# O rings with Valve Cover gasket replacement?



## friosrdz (Jun 9, 2020)

I recently order a new valve cover gasket for my 2013 1.4L turbo since I noticed it is leaking some oil at some spots I thought maybe the old gasket was bad and needed a new one. So I got the brand new gasket on the mail but I noticed it came with a bunch of small O rings with it. What are these for? See attached picture:

Thanks a for the help!


----------



## Mr_Pat (Mar 7, 2021)

The bolts and sleeve through the valve cover can be pulled out with a little effort. The o rings go on the sleeve .


----------



## friosrdz (Jun 9, 2020)

Mr_Pat said:


> The bolts and sleeve through the valve cover can be pulled out with a little effort. The o rings go on the sleeve .


Awesome, thanks a lot for the reply!


----------



## snowwy66 (Nov 5, 2017)

If you don't change them. I think a lot of people end up with oil leaking on the plugs.


----------



## Mr_Pat (Mar 7, 2021)

friosrdz said:


> Awesome, thanks a lot for the reply!


No Problem.. Its a little tricky wiggling them out but the steel sleeves will come out


----------



## friosrdz (Jun 9, 2020)

Mr_Pat said:


> No Problem.. Its a little tricky wiggling them out but the steel sleeves will come out


Yeah that's actually what's happening in my case, I see oil around multiple bolts on the cover.

Thanks!


----------



## Cruzing12 (Oct 10, 2020)

Lol those little o rings I thought were for the Injectors... explains the wet looking valve cover i have.


----------



## longleepro (Mar 17, 2016)

Hello guys, I only want to replace this O-rings seal for my Cruze, seperation without the cover gasket. I found it but nothing, can anyone tell me where I can find it? thank you very much.


----------

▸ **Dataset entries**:
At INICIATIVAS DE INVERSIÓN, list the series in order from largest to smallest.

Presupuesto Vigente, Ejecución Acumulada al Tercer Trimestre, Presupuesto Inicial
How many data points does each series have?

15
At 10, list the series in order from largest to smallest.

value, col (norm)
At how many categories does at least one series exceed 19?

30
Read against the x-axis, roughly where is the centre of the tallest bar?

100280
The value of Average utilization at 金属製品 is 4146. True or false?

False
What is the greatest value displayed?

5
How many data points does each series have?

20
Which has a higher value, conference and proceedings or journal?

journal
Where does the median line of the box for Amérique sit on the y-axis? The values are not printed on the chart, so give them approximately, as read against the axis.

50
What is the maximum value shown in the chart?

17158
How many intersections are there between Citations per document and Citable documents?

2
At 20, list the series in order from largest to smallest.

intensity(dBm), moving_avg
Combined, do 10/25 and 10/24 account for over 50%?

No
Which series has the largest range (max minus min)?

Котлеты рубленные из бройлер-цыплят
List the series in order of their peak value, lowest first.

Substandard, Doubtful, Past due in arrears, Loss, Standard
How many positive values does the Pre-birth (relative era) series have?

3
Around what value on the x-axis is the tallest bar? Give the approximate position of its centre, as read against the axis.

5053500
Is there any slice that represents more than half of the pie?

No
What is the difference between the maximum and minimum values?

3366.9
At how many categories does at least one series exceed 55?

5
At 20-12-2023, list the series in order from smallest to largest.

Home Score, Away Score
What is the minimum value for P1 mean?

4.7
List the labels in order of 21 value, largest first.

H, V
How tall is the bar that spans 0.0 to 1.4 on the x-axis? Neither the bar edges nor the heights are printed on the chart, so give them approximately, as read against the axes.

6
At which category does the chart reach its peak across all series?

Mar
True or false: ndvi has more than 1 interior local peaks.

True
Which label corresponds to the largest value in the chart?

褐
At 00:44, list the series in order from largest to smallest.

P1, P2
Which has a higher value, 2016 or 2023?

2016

▸ **ACTIONS TO TAKE**:
**a.** Reproduce the valve cover gasket thread word for word from "Lol those little" to "you very much.".
**b.** In the valve cover gasket thread, where do the small O rings go?

▸ **ANSWER SECTION**:
**a.**
Lol those little o rings I thought were for the Injectors... explains the wet looking valve cover i have.


----------



## longleepro (Mar 17, 2016)

Hello guys, I only want to replace this O-rings seal for my Cruze, seperation without the cover gasket. I found it but nothing, can anyone tell me where I can find it? thank you very much.

**b.** On the sleeve that passes through the valve cover with the bolts.